Learning how to start investing young—under 18, even—teaches investors invaluable skills early. It’s also one of the best ways to take advantage of time and compound interest. But since you have to be 18 years old to open a brokerage account, young investors require some assistance.
In the United States, you have to be at least 18 to open a bank or brokerage account. Fortunately, many institutions offer accounts to help young investors break into the financial world without taking too many risks.
Checking accounts aren’t exactly “investments,” to be fair. But earning income and learning to responsibly handle a debit card is a great introduction to personal finance. (And if watching your account balance rise doesn’t inspire fiscal responsibility, paying your first overdraft fee just might.)
Savings accounts help prepare youth for investing without the stress of researching asset classes and diversification and taxes. All you need to start saving money is a few bucks and a little time to earn interest. And because savings accounts generally come with stricter withdrawal rules, it’s harder to spend your cash.
After you have a checking and savings account, it’s time to start investing.
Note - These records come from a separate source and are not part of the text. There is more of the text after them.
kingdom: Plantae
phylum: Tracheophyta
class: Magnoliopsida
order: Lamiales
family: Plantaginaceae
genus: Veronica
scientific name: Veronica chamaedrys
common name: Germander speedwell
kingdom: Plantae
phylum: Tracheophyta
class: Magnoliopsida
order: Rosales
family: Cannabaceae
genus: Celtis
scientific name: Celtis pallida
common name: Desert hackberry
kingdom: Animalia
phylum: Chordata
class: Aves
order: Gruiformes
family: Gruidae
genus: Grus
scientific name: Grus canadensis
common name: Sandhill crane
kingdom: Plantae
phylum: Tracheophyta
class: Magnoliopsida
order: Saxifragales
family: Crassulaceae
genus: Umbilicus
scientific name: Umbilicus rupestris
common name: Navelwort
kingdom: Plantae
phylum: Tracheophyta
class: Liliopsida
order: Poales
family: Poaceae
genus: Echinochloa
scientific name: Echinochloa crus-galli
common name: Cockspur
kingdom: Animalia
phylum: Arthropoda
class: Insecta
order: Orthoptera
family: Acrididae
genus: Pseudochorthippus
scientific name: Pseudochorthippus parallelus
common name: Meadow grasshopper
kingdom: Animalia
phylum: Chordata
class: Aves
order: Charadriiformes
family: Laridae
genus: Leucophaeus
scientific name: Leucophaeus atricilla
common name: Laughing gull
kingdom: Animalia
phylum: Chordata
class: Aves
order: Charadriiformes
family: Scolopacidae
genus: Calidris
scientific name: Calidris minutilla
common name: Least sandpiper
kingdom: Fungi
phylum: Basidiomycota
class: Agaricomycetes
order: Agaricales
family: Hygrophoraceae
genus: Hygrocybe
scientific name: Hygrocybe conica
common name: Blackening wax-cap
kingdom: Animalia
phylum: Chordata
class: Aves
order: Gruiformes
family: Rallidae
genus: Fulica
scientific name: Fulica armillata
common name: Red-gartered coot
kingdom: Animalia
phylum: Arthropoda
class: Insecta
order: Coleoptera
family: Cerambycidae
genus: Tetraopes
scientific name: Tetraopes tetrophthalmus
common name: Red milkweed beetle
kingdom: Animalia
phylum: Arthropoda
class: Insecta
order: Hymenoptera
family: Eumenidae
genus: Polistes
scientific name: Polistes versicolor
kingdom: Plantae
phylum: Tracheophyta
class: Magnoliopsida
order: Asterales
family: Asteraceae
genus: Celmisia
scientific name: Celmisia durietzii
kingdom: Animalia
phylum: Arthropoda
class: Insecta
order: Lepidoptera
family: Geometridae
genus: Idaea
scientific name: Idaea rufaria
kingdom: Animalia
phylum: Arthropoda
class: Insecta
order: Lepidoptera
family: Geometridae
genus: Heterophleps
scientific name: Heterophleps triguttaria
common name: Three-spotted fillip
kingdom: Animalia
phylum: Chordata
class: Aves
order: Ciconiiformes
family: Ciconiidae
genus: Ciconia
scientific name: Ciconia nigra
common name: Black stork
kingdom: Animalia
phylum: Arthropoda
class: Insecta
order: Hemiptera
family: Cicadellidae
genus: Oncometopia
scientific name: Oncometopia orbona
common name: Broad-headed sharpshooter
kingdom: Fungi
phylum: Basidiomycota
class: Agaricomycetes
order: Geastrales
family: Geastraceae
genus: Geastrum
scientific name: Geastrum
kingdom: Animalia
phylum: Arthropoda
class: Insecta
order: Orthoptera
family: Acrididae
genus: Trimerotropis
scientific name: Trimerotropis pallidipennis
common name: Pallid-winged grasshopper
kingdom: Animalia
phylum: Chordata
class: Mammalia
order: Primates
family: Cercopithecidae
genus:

But if you’re under 18, you’ll have to learn through a custodial account.
If you want to learn how to invest young, IRAs provide an excellent jumping-off place. Many IRAs limit your opportunities to a specific set of strategies or low-cost index funds and ETFs. While not nearly as exciting as stock trading, you won’t have to fuss with a bunch of research or diversify your own investments.
To get started, a parent or guardian will have to open a custodial IRA for you. You’ll also need to have at least one tax return under your own name, as you must have earned (read: taxable) income to contribute to an IRA.
You can choose between traditional and Roth IRAs, which have a few important differences regarding contributions and withdrawals. Whatever your decision, your parent or guardian will maintain control of your contributions, investments, and distributions until you reach your state’s age of majority. Then, you can transfer your assets to your own name.
As stated above, you have to be at least 18 to open a brokerage account in the U.S. But some firms offer custodial taxable brokerage accounts under the Uniform Gift to Minors (UGMA) or Uniform Transfer to Minors (UTMA) Acts.
UGMA and UTMA accounts let parents, guardians, and other adults make tax-advantaged gifts to minors. They also provide a way for parents to open brokerage accounts for young investors.
With custodial brokerage accounts, parents can monitor contributions, trades, and transactions. Meanwhile, teenagers can enjoy the freedom to make their own investment mistakes, practice trading stocks, and learn to diversify their portfolios. Then, when the minor reaches the age of majority, the account will pass into their name.
Investing as a teenager gives you a chance to navigate the markets in a safe environment. You’ll learn how to manage money, grow confident in your decision-making skills, and, very importantly, benefit from time and compound interest. But as a minor, you’ll need a guardian or custodian to set up your accounts.